Bug #112348 Operator does not pickup changes to the pods
Submitted: 14 Sep 2023 15:18 Modified: 18 Sep 2023 17:22
Reporter: Scott Anderson Email Updates:
Status: Verified Impact on me:
None 
Category:MySQL Operator Severity:S2 (Serious)
Version:8.1.0-2.1.0 OS:Any (AKS kubernetes v1.26.6)
Assigned to: CPU Architecture:Any (AKS kubernetes v1.26.6)

[14 Sep 2023 15:18] Scott Anderson
Description:
After a period approximately 1 hour the operator does not seem to monitor the cluster for changes such as deletion of the pods or even replication issues.

We had an incident where we lost a node and no recovery was made by the operator to ensure consistency of the InnoDBCluster.

How to repeat:
Create a 3 instance InnoDBCluster, wait about an hour and delete one of the pods.  The pod is stopped but is not deleted due to waiting on the mysql-operator finalizer. The logs of the operator pods show no activity and seem to have not registered the loss of a pod.
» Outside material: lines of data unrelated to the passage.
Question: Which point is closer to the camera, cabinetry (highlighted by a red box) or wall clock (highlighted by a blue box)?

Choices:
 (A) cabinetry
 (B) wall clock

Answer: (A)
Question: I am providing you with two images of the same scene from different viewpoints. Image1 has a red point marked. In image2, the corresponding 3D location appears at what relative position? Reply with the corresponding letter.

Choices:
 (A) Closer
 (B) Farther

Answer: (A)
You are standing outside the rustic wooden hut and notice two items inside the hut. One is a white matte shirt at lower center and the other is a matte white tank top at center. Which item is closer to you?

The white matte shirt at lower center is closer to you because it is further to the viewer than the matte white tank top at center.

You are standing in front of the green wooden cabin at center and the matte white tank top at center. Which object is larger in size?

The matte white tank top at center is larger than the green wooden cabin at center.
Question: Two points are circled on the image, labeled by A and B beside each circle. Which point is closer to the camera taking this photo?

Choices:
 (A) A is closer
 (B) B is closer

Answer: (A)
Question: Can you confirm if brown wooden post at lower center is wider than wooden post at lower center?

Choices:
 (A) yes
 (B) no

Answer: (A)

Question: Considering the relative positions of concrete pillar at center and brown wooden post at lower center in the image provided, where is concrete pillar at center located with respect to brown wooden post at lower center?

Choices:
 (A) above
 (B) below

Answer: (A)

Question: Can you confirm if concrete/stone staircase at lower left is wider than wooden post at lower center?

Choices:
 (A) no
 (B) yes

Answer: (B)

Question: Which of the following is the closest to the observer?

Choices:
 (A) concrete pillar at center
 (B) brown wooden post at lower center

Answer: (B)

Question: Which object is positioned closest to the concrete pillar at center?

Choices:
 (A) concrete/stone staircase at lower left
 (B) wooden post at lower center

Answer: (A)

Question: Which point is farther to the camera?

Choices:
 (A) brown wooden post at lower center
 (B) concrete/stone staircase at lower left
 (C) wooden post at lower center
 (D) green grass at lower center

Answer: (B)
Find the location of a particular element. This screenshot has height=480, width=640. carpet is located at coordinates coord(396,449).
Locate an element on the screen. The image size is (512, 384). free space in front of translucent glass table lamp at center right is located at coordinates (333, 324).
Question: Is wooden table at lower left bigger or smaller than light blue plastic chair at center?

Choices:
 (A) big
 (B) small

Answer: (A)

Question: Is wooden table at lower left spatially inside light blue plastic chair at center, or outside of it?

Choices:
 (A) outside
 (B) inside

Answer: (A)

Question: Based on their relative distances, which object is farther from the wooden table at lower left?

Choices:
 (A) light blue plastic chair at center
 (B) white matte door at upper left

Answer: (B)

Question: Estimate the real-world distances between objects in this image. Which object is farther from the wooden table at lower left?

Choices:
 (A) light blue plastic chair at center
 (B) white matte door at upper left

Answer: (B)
Restarting any of the operator pods allows the pod to be deleted and a new pod starts up as expected with replication.  The problem also occurs when deleting a InnoDBCluster nothing happens until one of the operator pods is restarted.  

I must admit it seems that the operator is half finished not production ready. 

Suggested fix:
Make sure the operator is active and polls the condition of the InnoDBCluster at all times.

It seems to me that the operator is going to sleep and not responding to any changes to the InnoDBCluster.
[18 Sep 2023 17:22] MySQL Verification Team
Hi,

Thank you for report